WORK TO BE COMPLETED:
The records are to be repeated in full. Every line must match.

======== SOURCE DATA

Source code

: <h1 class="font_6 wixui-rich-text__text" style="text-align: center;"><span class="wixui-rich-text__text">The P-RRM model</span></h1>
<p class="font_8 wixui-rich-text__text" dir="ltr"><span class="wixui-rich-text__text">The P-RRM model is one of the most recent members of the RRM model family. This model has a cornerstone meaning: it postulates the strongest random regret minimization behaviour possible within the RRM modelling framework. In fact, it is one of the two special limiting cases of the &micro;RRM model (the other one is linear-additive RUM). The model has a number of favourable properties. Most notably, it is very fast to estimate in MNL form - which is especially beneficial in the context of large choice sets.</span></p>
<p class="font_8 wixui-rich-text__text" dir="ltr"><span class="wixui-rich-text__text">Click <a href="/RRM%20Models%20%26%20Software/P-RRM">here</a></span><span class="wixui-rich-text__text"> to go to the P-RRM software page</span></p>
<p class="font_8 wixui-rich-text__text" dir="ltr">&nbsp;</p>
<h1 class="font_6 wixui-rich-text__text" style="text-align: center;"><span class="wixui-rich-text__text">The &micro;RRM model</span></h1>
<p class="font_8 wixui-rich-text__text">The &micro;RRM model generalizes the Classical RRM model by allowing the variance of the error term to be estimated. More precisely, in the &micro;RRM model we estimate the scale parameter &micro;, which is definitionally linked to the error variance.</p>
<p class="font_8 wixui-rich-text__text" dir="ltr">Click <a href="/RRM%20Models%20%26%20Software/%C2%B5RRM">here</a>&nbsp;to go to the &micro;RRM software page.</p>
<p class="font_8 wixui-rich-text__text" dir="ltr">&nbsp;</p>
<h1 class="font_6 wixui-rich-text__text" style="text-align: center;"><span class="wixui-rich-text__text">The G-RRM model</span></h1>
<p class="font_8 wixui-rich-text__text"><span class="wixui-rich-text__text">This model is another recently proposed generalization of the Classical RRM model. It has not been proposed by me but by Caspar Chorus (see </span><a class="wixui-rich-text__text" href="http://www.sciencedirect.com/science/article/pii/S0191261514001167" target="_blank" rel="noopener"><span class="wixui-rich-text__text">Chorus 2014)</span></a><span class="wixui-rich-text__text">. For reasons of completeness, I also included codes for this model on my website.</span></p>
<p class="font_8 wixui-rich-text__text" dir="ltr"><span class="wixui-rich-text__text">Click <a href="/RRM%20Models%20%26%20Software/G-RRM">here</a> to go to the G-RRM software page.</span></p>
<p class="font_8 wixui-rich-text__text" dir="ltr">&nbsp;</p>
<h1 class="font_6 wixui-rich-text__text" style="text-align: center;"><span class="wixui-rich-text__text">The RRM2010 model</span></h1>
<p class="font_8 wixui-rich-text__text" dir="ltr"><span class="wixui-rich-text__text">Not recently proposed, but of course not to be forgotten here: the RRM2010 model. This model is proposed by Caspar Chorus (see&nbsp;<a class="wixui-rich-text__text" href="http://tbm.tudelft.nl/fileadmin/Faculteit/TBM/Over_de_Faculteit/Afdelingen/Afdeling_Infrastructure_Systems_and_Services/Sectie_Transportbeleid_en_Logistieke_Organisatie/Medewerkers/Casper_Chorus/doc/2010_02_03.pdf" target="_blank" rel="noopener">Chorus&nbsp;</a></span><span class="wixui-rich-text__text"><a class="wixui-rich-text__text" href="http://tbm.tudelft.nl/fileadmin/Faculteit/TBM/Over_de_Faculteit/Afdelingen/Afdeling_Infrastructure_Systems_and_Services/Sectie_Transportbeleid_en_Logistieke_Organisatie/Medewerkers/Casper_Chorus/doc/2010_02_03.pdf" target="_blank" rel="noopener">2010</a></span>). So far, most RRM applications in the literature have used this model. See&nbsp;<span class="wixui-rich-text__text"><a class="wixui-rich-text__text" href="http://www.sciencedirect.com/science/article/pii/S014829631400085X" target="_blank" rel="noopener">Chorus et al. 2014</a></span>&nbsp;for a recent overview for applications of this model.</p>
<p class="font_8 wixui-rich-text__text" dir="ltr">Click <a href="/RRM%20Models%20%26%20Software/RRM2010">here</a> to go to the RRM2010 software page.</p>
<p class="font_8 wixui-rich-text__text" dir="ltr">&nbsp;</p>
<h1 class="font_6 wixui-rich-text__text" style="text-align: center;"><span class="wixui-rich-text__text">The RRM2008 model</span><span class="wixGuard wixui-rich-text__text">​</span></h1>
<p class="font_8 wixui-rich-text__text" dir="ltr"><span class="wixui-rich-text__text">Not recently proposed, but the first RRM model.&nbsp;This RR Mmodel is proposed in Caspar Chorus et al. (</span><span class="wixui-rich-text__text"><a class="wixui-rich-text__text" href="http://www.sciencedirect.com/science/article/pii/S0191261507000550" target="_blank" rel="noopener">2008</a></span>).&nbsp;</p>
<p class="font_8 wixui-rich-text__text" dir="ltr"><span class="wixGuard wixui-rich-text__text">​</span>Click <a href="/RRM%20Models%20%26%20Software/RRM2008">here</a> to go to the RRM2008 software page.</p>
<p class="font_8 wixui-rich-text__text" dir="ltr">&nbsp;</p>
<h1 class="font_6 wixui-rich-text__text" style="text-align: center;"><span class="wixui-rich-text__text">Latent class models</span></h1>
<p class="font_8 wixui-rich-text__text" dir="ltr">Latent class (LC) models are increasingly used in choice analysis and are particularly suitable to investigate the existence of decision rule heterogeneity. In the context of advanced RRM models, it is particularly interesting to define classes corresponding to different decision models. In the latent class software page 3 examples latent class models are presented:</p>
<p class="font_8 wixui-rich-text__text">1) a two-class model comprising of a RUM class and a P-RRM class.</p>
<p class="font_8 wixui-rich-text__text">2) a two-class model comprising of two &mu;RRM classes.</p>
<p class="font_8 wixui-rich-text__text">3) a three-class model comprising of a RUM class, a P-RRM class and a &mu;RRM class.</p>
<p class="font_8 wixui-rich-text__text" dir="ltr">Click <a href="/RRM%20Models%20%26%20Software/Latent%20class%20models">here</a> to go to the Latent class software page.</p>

================

YOUR SOLUTION:
Source code

: <h1 class="font_6 wixui-rich-text__text" style="text-align: center;"><span class="wixui-rich-text__text">The P-RRM model</span></h1>
<p class="font_8 wixui-rich-text__text" dir="ltr"><span class="wixui-rich-text__text">The P-RRM model is one of the most recent members of the RRM model family. This model has a cornerstone meaning: it postulates the strongest random regret minimization behaviour possible within the RRM modelling framework. In fact, it is one of the two special limiting cases of the &micro;RRM model (the other one is linear-additive RUM). The model has a number of favourable properties. Most notably, it is very fast to estimate in MNL form - which is especially beneficial in the context of large choice sets.</span></p>
<p class="font_8 wixui-rich-text__text" dir="ltr"><span class="wixui-rich-text__text">Click <a href="/RRM%20Models%20%26%20Software/P-RRM">here</a></span><span class="wixui-rich-text__text"> to go to the P-RRM software page</span></p>
<p class="font_8 wixui-rich-text__text" dir="ltr">&nbsp;</p>
<h1 class="font_6 wixui-rich-text__text" style="text-align: center;"><span class="wixui-rich-text__text">The &micro;RRM model</span></h1>
<p class="font_8 wixui-rich-text__text">The &micro;RRM model generalizes the Classical RRM model by allowing the variance of the error term to be estimated. More precisely, in the &micro;RRM model we estimate the scale parameter &micro;, which is definitionally linked to the error variance.</p>
<p class="font_8 wixui-rich-text__text" dir="ltr">Click <a href="/RRM%20Models%20%26%20Software/%C2%B5RRM">here</a>&nbsp;to go to the &micro;RRM software page.</p>
<p class="font_8 wixui-rich-text__text" dir="ltr">&nbsp;</p>
<h1 class="font_6 wixui-rich-text__text" style="text-align: center;"><span class="wixui-rich-text__text">The G-RRM model</span></h1>
<p class="font_8 wixui-rich-text__text"><span class="wixui-rich-text__text">This model is another recently proposed generalization of the Classical RRM model. It has not been proposed by me but by Caspar Chorus (see </span><a class="wixui-rich-text__text" href="http://www.sciencedirect.com/science/article/pii/S0191261514001167" target="_blank" rel="noopener"><span class="wixui-rich-text__text">Chorus 2014)</span></a><span class="wixui-rich-text__text">. For reasons of completeness, I also included codes for this model on my website.</span></p>
<p class="font_8 wixui-rich-text__text" dir="ltr"><span class="wixui-rich-text__text">Click <a href="/RRM%20Models%20%26%20Software/G-RRM">here</a> to go to the G-RRM software page.</span></p>
<p class="font_8 wixui-rich-text__text" dir="ltr">&nbsp;</p>
<h1 class="font_6 wixui-rich-text__text" style="text-align: center;"><span class="wixui-rich-text__text">The RRM2010 model</span></h1>
<p class="font_8 wixui-rich-text__text" dir="ltr"><span class="wixui-rich-text__text">Not recently proposed, but of course not to be forgotten here: the RRM2010 model. This model is proposed by Caspar Chorus (see&nbsp;<a class="wixui-rich-text__text" href="http://tbm.tudelft.nl/fileadmin/Faculteit/TBM/Over_de_Faculteit/Afdelingen/Afdeling_Infrastructure_Systems_and_Services/Sectie_Transportbeleid_en_Logistieke_Organisatie/Medewerkers/Casper_Chorus/doc/2010_02_03.pdf" target="_blank" rel="noopener">Chorus&nbsp;</a></span><span class="wixui-rich-text__text"><a class="wixui-rich-text__text" href="http://tbm.tudelft.nl/fileadmin/Faculteit/TBM/Over_de_Faculteit/Afdelingen/Afdeling_Infrastructure_Systems_and_Services/Sectie_Transportbeleid_en_Logistieke_Organisatie/Medewerkers/Casper_Chorus/doc/2010_02_03.pdf" target="_blank" rel="noopener">2010</a></span>). So far, most RRM applications in the literature have used this model. See&nbsp;<span class="wixui-rich-text__text"><a class="wixui-rich-text__text" href="http://www.sciencedirect.com/science/article/pii/S014829631400085X" target="_blank" rel="noopener">Chorus et al. 2014</a></span>&nbsp;for a recent overview for applications of this model.</p>
<p class="font_8 wixui-rich-text__text" dir="ltr">Click <a href="/RRM%20Models%20%26%20Software/RRM2010">here</a> to go to the RRM2010 software page.</p>
<p class="font_8 wixui-rich-text__text" dir="ltr">&nbsp;</p>
<h1 class="font_6 wixui-rich-text__text" style="text-align: center;"><span class="wixui-rich-text__text">The RRM2008 model</span><span class="wixGuard wixui-rich-text__text">​</span></h1>
<p class="font_8 wixui-rich-text__text" dir="ltr"><span class="wixui-rich-text__text">Not recently proposed, but the first RRM model.&nbsp;This RR Mmodel is proposed in Caspar Chorus et al. (</span><span class="wixui-rich-text__text"><a class="wixui-rich-text__text" href="http://www.sciencedirect.com/science/article/pii/S0191261507000550" target="_blank" rel="noopener">2008</a></span>).&nbsp;</p>
<p class="font_8 wixui-rich-text__text" dir="ltr"><span class="wixGuard wixui-rich-text__text">​</span>Click <a href="/RRM%20Models%20%26%20Software/RRM2008">here</a> to go to the RRM2008 software page.</p>
<p class="font_8 wixui-rich-text__text" dir="ltr">&nbsp;</p>
<h1 class="font_6 wixui-rich-text__text" style="text-align: center;"><span class="wixui-rich-text__text">Latent class models</span></h1>
<p class="font_8 wixui-rich-text__text" dir="ltr">Latent class (LC) models are increasingly used in choice analysis and are particularly suitable to investigate the existence of decision rule heterogeneity. In the context of advanced RRM models, it is particularly interesting to define classes corresponding to different decision models. In the latent class software page 3 examples latent class models are presented:</p>
<p class="font_8 wixui-rich-text__text">1) a two-class model comprising of a RUM class and a P-RRM class.</p>
<p class="font_8 wixui-rich-text__text">2) a two-class model comprising of two &mu;RRM classes.</p>
<p class="font_8 wixui-rich-text__text">3) a three-class model comprising of a RUM class, a P-RRM class and a &mu;RRM class.</p>
<p class="font_8 wixui-rich-text__text" dir="ltr">Click <a href="/RRM%20Models%20%26%20Software/Latent%20class%20models">here</a> to go to the Latent class software page.</p>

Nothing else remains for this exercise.